● **Geciteerde passage**
▼

Hoeveel Nederlanders en in Nederland gelegerde Duitse militairen die zich te buiten zijn gegaan aan oorlogsmisdaden, misdaden tegen de menselijkheid en (land)verraad ongestraft zijn gebleven, is volgens het duo Van Hoore en Karskens moeilijk te beantwoorden. Het moeten er tienduizenden geweest zijn. Rond tweeduizend Nederlandse collaborateurs, verdacht van verraad, doodslag of moord, werden nimmer vervolgd of gevonden. Onbekend is ook hoeveel er heden nog in leven zijn. De auteurs menen hoogstens een tiental. En die zullen wel nooit meer gevat worden. Toch willen ze hun ‘jacht’ verderzetten.

▲

● **Studievragen**
a: Citeer uit de passage over ongestrafte oorlogsmisdaden het stuk dat begint met "Hoeveel Nederlanders en" en doorloopt tot en met "hun ‘jacht’ verderzetten.".
b: Vat de passage over ongestrafte oorlogsmisdaden samen in twee zinnen.
c: Zet de passage over ongestrafte oorlogsmisdaden alsjeblieft voort vanaf het punt waar ze ophoudt.
De lijst speelt hierbij geen rol.

Verzamelde gegevens
▼

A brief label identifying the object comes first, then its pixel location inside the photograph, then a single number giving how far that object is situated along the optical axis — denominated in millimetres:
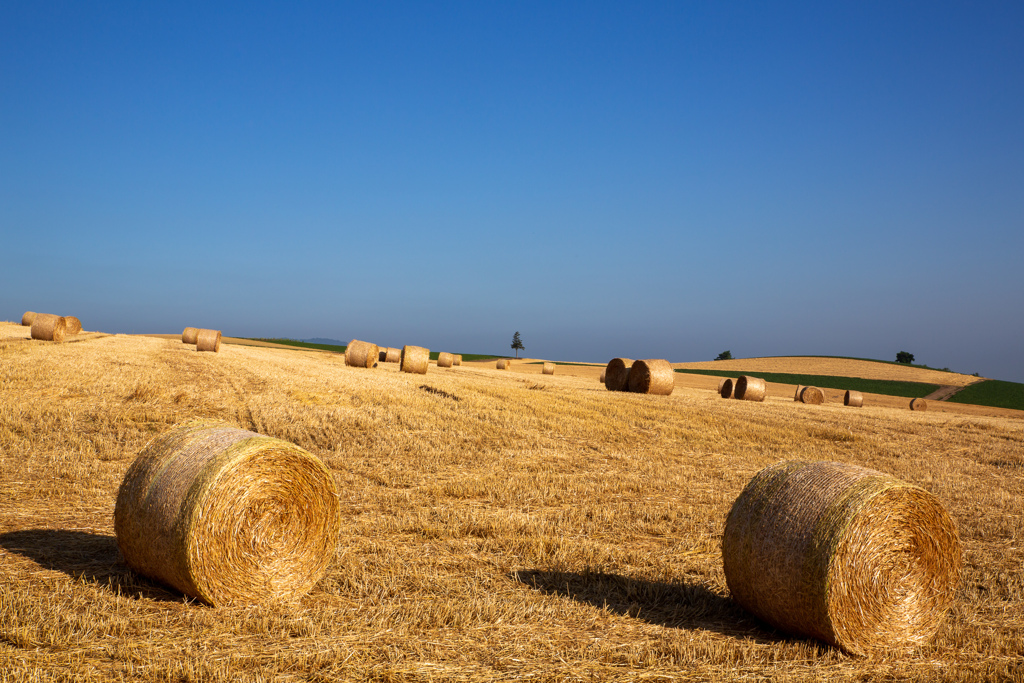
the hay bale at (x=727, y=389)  28469
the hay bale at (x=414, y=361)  27359
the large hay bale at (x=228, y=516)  5355
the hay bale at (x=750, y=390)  27297
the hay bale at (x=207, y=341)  31875
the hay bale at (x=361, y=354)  29281
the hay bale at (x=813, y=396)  32094
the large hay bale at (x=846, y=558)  4891
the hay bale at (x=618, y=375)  25750
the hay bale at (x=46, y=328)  26953
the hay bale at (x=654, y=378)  24344
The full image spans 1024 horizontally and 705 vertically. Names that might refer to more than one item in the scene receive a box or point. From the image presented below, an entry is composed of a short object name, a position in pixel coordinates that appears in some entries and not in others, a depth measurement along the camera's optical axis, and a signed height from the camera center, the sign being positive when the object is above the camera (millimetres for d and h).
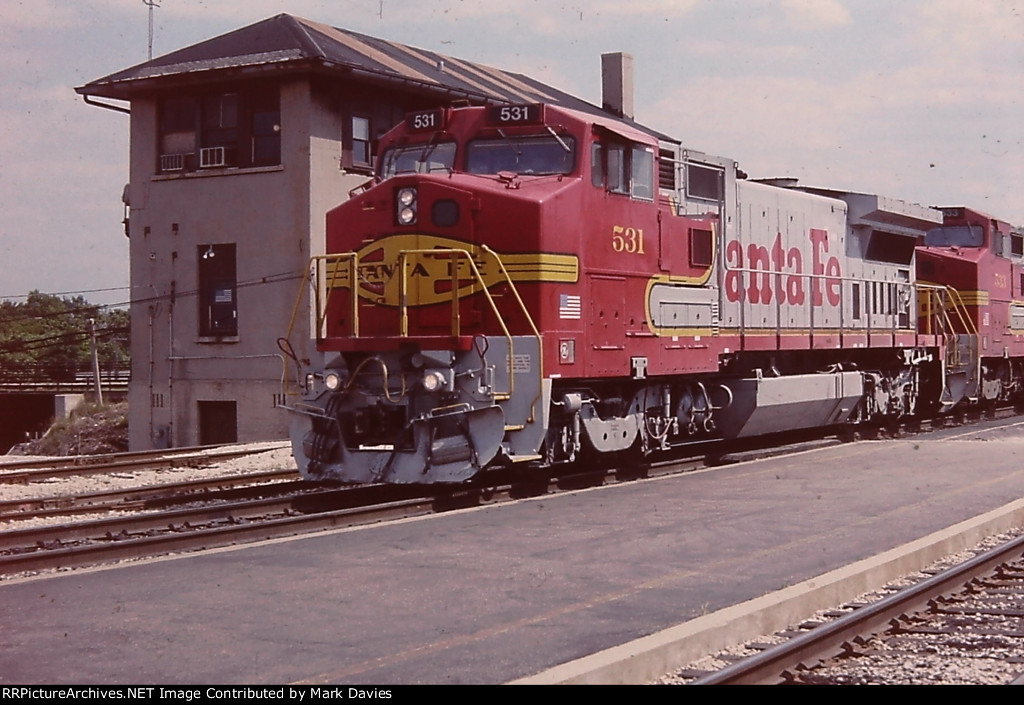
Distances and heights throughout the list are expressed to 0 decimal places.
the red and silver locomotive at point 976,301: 24391 +1285
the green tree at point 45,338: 55031 +1540
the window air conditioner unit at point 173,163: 30828 +5163
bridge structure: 44500 -1332
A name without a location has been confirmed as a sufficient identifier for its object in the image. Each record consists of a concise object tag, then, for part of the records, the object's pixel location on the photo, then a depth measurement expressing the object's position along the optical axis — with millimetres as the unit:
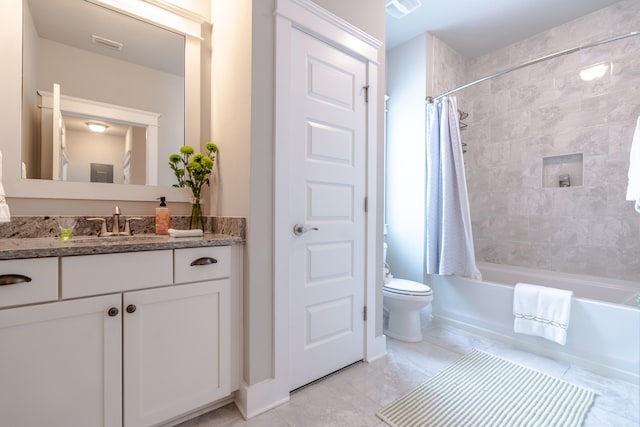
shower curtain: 2449
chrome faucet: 1489
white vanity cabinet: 975
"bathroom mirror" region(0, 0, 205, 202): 1314
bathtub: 1698
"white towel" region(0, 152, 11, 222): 1048
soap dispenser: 1595
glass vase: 1654
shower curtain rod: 1793
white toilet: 2156
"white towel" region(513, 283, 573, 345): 1857
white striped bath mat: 1352
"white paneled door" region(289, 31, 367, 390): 1546
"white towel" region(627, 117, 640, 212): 1760
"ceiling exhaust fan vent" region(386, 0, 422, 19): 2195
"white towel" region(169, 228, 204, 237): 1432
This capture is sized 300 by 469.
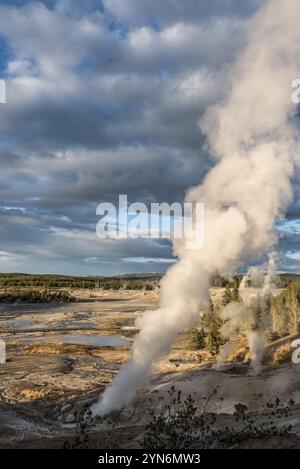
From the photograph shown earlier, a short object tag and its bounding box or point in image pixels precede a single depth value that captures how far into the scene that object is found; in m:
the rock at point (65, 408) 32.48
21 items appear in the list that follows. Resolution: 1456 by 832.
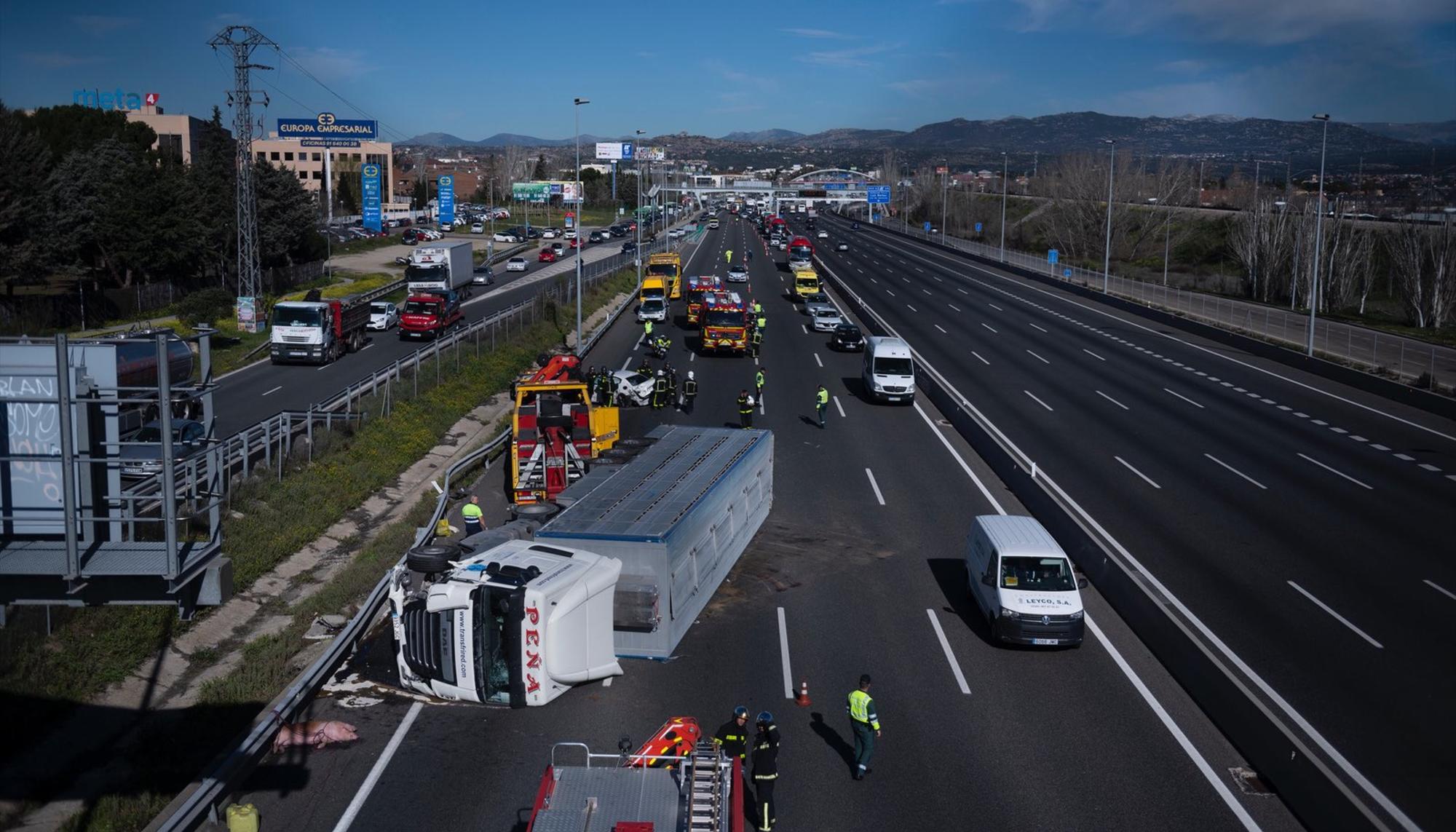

▲

● **Antwoorden per opdracht**
a:
Hoeveel Nederlanders en in Nederland gelegerde Duitse militairen die zich te buiten zijn gegaan aan oorlogsmisdaden, misdaden tegen de menselijkheid en (land)verraad ongestraft zijn gebleven, is volgens het duo Van Hoore en Karskens moeilijk te beantwoorden. Het moeten er tienduizenden geweest zijn. Rond tweeduizend Nederlandse collaborateurs, verdacht van verraad, doodslag of moord, werden nimmer vervolgd of gevonden. Onbekend is ook hoeveel er heden nog in leven zijn. De auteurs menen hoogstens een tiental. En die zullen wel nooit meer gevat worden. Toch willen ze hun ‘jacht’ verderzetten.

b: Volgens Van Hoore en Karskens is moeilijk te zeggen hoeveel Nederlanders en in Nederland gelegerde Duitse militairen ongestraft zijn gebleven voor oorlogsmisdaden, misdaden tegen de menselijkheid en (land)verraad, maar het moeten er tienduizenden zijn geweest, onder wie zo'n tweeduizend Nederlandse collaborateurs die nooit zijn vervolgd of gevonden. Hoeveel er nog leven is onbekend; de auteurs schatten hooguit een tiental, die wel nooit meer gepakt zullen worden, maar toch willen ze hun 'jacht' voortzetten.

c:
Genegeerd
De conclusie van beide auteurs is dan ook niet mild voor de Nederlandse staat en zijn politici naar aanleiding van de 75ste verjaardag van het einde van de Tweede Wereldoorlog: ‘Het is triest en hard. Bij de vervolging van de misdadigers hebben de Nederlandse staat en zijn politici forse steken laten vallen. Daarom past bij het jaarlijks herdenken van de Tweede Wereldoorlog een excuus naar de kwart miljoen slachtoffers voor wie het zoeken naar de moordenaars is genegeerd of botweg is tegengewerkt’.
Het boek werd sober uitgebracht. Een register ontbreekt, en dat ondanks de vele namen.